昨天采了一天的草药,今天他很早就被老兽人抓起来继续干苦力。

忙忙碌碌一早上,他连一口水都没喝到。

“不不行了,巫医,咱们歇歇吧。”

飞鹦双手撑着膝盖,声音气喘吁吁的。

“当当当——”

拐杖戳在地面上发出声音。

老兽人“啧啧”两声,“我说小娃娃,你昨天不是说你是兽夫,就你这个体力怎么当兽夫?”

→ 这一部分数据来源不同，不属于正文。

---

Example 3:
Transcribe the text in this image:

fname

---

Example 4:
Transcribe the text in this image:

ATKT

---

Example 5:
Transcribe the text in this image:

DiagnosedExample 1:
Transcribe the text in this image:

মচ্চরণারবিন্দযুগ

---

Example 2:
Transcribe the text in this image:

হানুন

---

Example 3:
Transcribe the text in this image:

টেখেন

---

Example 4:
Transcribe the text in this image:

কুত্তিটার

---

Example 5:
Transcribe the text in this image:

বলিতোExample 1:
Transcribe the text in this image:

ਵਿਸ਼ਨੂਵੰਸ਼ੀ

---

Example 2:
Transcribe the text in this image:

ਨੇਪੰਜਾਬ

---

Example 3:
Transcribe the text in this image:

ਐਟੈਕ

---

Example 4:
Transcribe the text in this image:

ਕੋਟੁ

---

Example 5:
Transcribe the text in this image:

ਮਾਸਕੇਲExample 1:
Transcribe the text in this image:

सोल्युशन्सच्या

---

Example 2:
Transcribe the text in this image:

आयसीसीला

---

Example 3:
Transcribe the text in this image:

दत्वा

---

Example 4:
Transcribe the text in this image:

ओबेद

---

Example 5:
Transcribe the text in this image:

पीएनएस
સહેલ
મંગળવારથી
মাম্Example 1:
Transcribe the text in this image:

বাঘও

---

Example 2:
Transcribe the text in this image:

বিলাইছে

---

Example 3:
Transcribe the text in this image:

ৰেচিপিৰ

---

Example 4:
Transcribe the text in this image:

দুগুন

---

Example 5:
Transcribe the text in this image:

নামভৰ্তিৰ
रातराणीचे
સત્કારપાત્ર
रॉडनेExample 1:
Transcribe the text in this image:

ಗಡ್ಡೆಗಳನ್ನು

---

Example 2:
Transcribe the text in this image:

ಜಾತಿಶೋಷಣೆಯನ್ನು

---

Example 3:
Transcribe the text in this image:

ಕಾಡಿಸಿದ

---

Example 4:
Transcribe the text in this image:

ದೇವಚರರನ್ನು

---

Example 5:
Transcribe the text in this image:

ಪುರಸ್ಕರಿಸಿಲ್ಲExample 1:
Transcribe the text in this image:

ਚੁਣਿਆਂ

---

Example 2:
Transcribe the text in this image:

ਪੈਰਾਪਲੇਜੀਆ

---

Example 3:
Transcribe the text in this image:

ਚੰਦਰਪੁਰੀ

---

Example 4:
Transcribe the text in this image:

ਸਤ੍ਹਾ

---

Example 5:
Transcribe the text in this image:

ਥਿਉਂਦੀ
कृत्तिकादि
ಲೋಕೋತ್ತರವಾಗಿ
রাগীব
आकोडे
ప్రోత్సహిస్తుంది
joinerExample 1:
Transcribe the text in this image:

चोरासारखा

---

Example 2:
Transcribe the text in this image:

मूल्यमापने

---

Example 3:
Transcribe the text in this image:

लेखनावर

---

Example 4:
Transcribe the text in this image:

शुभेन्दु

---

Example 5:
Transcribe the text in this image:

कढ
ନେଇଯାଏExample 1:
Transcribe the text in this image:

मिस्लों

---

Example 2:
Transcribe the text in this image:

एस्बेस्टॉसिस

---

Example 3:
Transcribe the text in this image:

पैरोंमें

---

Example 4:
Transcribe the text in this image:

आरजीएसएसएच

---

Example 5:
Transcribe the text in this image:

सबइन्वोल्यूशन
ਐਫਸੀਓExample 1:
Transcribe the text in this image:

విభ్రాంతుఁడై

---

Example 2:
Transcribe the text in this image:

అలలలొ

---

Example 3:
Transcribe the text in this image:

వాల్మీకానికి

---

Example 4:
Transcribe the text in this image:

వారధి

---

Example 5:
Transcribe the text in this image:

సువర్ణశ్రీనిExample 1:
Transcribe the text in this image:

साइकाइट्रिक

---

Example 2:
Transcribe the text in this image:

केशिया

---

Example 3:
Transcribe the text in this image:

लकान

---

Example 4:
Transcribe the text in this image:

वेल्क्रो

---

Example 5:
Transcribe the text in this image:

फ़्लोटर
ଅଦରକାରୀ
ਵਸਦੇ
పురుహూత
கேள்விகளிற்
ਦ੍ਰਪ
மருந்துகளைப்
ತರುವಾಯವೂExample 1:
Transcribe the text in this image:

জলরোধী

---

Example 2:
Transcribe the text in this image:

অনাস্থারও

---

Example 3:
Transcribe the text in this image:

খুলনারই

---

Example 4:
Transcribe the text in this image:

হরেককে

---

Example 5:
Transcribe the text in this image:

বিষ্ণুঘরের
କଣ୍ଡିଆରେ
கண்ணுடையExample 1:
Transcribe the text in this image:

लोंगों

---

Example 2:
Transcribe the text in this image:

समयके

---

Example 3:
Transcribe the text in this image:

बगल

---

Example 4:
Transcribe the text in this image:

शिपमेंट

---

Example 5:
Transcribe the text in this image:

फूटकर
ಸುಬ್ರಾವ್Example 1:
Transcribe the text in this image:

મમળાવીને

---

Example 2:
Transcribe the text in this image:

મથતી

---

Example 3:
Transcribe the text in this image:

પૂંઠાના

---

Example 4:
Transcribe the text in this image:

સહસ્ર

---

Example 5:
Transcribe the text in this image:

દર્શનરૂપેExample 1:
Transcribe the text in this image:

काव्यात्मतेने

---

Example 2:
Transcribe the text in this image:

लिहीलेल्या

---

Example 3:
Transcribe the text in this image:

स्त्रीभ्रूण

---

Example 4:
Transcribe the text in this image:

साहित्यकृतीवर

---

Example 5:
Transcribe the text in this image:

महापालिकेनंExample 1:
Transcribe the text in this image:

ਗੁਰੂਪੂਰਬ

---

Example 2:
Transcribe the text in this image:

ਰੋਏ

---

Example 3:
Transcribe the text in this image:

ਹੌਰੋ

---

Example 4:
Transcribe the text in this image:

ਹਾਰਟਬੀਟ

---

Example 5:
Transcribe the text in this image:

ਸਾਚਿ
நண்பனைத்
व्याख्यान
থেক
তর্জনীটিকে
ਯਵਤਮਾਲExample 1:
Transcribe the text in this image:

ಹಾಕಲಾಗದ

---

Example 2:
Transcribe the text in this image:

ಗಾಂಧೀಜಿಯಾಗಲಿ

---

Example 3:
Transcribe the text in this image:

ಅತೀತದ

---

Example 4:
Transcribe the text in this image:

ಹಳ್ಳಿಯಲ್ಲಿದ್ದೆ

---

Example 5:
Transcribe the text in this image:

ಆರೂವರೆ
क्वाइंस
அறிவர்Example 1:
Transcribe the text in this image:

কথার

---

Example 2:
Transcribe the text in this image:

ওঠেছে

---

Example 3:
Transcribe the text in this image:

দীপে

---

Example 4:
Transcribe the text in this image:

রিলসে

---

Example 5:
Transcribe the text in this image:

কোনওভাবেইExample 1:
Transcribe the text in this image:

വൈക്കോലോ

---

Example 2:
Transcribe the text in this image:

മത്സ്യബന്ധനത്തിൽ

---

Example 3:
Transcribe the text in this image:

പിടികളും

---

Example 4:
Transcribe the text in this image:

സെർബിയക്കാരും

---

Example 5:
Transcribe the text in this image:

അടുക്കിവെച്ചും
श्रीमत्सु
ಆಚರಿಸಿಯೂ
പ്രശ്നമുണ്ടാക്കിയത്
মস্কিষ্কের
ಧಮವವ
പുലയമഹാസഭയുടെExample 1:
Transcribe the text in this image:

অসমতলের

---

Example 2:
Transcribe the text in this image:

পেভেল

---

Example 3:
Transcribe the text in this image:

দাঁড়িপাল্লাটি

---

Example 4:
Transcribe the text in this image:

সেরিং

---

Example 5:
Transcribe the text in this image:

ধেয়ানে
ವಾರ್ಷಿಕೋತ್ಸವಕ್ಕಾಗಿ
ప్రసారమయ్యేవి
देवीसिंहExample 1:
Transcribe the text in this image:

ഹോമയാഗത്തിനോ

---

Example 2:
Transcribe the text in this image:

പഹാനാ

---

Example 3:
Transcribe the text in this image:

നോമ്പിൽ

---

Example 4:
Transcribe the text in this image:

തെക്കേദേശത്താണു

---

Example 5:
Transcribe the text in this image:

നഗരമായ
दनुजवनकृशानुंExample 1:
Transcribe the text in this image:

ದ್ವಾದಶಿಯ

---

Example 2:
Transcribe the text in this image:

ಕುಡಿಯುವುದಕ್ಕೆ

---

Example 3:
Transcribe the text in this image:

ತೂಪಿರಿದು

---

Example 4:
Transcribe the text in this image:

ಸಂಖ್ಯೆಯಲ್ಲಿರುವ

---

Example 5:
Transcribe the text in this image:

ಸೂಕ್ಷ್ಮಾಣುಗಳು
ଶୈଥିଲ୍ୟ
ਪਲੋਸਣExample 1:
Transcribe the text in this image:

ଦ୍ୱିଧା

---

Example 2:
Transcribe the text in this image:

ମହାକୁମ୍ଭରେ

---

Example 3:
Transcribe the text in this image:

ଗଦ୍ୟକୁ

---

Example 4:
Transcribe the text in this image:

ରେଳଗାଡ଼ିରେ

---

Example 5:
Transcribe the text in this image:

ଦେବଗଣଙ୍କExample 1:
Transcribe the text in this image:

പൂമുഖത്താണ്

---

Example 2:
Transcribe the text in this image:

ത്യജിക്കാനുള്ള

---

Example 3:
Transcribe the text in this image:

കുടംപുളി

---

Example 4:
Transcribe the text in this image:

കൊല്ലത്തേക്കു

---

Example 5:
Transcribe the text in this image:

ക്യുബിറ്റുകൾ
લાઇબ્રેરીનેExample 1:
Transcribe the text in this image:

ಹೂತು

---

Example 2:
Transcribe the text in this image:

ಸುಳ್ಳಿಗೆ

飞鹦已经累的大汗淋漓,一屁股坐在地上,彻底摆烂,无所谓道。

“我不当了行吧,爱谁当谁当,反正我要歇着。”

兽皮上,飞雀死死忍住笑意。

紧闭着双眼,还装着昏迷的样子。

老兽人瞥了一眼飞雀的方向,一脸笑眯眯的看着飞鹦。

“小娃娃,这可是你自己说的。”

飞鹦懒散的摆摆手,仰躺在地上,“嗯,我自己说的。”

“到时候可别赖我。”

“嗯,不赖你。”

飞鹦已经彻底摊在地上,双眼闭着休息。

老兽人无奈摇摇头,拿起方便的一筐草药,“小娃娃,我去外面晒草药,你给我看着山洞。”

飞鹦叹了一口气,还在闭着眼睛,“知道了,你去吧。”

老兽人拄着拐杖,走到山洞口,回首又看向飞雀的方向,嘴角勾起八卦的笑容。

转身,嘴里哼着调调,走远了。

“终于可以休息一会儿了,累死了都。”

飞鹦摊在地上,整个人都放松下来。